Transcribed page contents
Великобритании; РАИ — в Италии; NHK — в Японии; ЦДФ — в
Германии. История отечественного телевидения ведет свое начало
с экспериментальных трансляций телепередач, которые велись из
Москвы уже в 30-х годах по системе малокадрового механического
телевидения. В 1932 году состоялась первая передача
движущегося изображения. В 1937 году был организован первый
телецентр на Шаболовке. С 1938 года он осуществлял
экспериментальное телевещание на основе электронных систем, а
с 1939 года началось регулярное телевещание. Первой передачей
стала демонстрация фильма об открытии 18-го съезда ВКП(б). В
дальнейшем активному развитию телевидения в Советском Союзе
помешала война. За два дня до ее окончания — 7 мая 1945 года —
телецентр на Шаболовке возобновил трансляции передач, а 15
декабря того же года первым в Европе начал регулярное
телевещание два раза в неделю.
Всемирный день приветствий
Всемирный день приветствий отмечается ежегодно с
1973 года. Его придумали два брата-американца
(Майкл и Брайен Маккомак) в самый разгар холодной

Problem requirements ▸
Quote all the records exactly, please, leaving none out.

Answer area ▸
Великобритании; РАИ — в Италии; NHK — в Японии; ЦДФ — в
Германии. История отечественного телевидения ведет свое начало
с экспериментальных трансляций телепередач, которые велись из
Москвы уже в 30-х годах по системе малокадрового механического
телевидения. В 1932 году состоялась первая передача
движущегося изображения. В 1937 году был организован первый
телецентр на Шаболовке. С 1938 года он осуществлял
экспериментальное телевещание на основе электронных систем, а
с 1939 года началось регулярное телевещание. Первой передачей
стала демонстрация фильма об открытии 18-го съезда ВКП(б). В
дальнейшем активному развитию телевидения в Советском Союзе
помешала война. За два дня до ее окончания — 7 мая 1945 года —
телецентр на Шаболовке возобновил трансляции передач, а 15
декабря того же года первым в Европе начал регулярное
телевещание два раза в неделю.
Всемирный день приветствий
Всемирный день приветствий отмечается ежегодно с
1973 года. Его придумали два брата-американца
(Майкл и Брайен Маккомак) в самый разгар холодной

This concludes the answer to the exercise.